Material to process:

****

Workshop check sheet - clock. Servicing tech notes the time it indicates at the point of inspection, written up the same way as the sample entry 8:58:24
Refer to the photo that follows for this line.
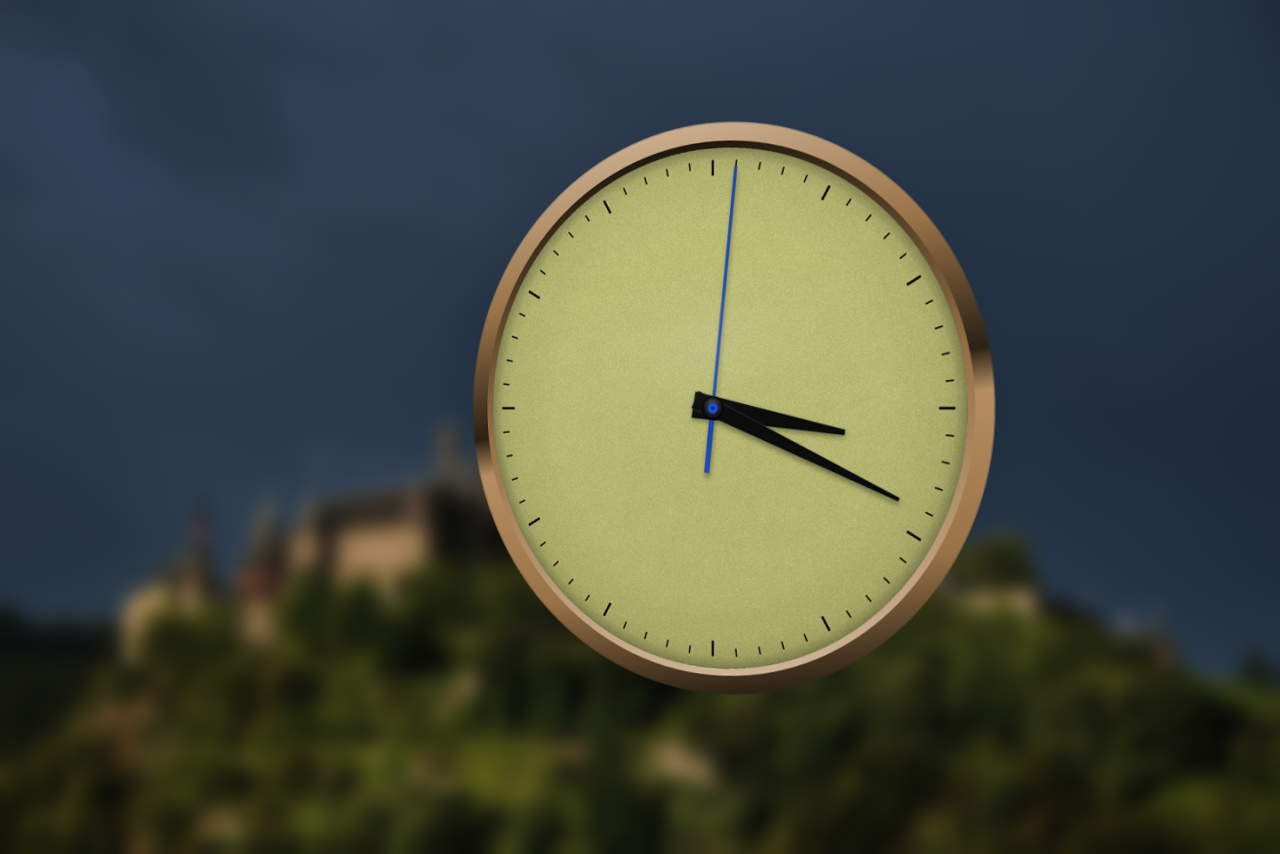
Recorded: 3:19:01
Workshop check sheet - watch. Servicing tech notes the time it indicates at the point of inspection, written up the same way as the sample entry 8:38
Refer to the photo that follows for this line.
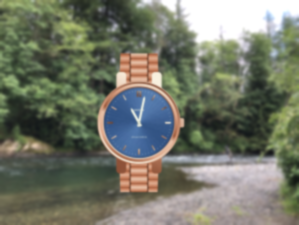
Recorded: 11:02
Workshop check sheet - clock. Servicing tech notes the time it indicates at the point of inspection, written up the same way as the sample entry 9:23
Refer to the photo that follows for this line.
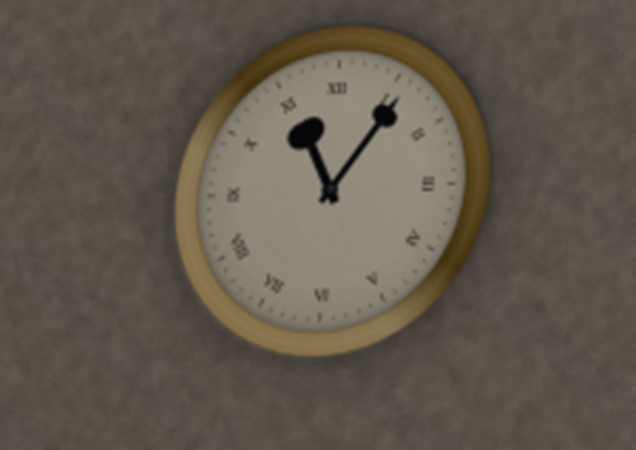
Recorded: 11:06
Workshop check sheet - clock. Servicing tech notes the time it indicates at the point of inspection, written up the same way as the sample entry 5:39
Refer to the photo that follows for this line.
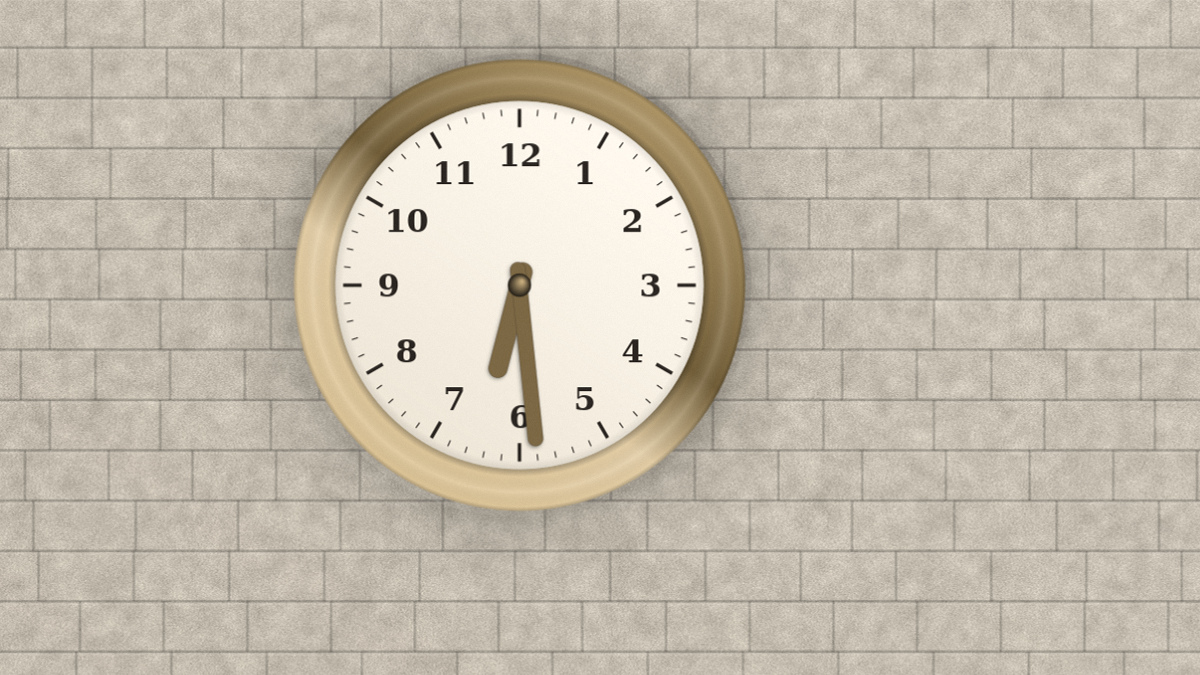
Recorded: 6:29
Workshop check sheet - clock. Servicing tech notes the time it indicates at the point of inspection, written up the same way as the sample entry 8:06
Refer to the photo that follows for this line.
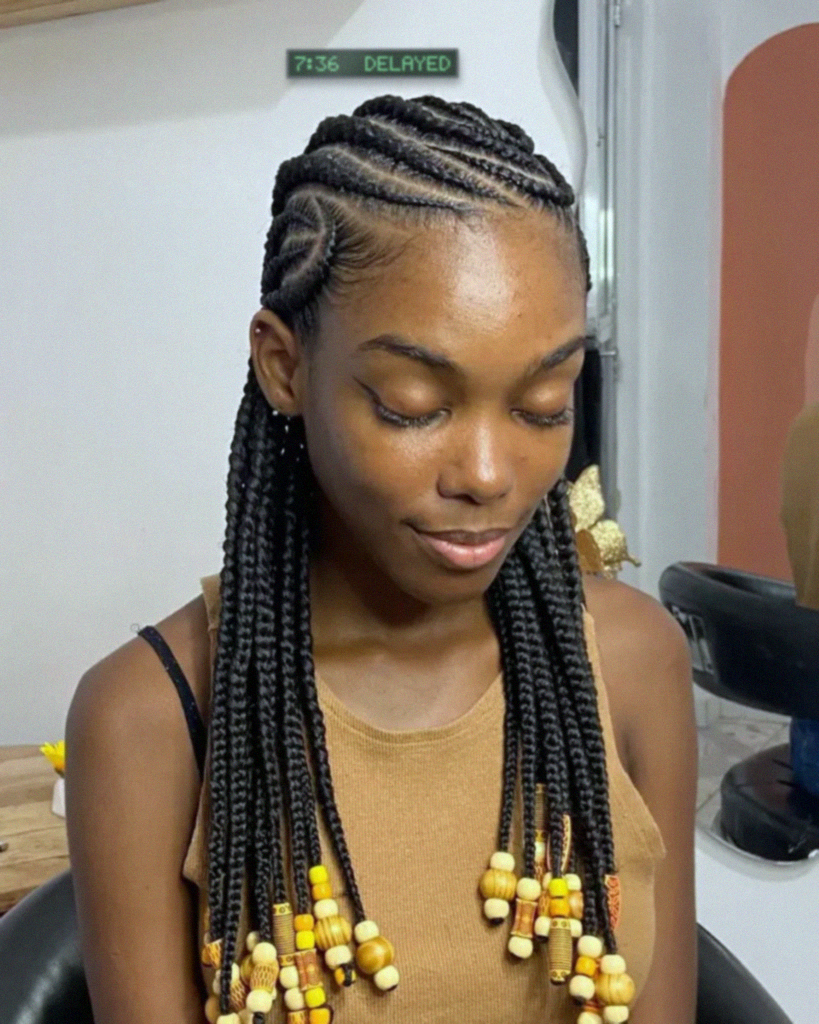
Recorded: 7:36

****

Could you return the listing above word for word, with the pictures left out?

Full output:
Workshop check sheet - clock. Servicing tech notes the time it indicates at the point of inspection, written up the same way as the sample entry 8:58:24
Refer to the photo that follows for this line.
Recorded: 3:19:01
Workshop check sheet - watch. Servicing tech notes the time it indicates at the point of inspection, written up the same way as the sample entry 8:38
Refer to the photo that follows for this line.
Recorded: 11:02
Workshop check sheet - clock. Servicing tech notes the time it indicates at the point of inspection, written up the same way as the sample entry 9:23
Refer to the photo that follows for this line.
Recorded: 11:06
Workshop check sheet - clock. Servicing tech notes the time it indicates at the point of inspection, written up the same way as the sample entry 5:39
Refer to the photo that follows for this line.
Recorded: 6:29
Workshop check sheet - clock. Servicing tech notes the time it indicates at the point of inspection, written up the same way as the sample entry 8:06
Refer to the photo that follows for this line.
Recorded: 7:36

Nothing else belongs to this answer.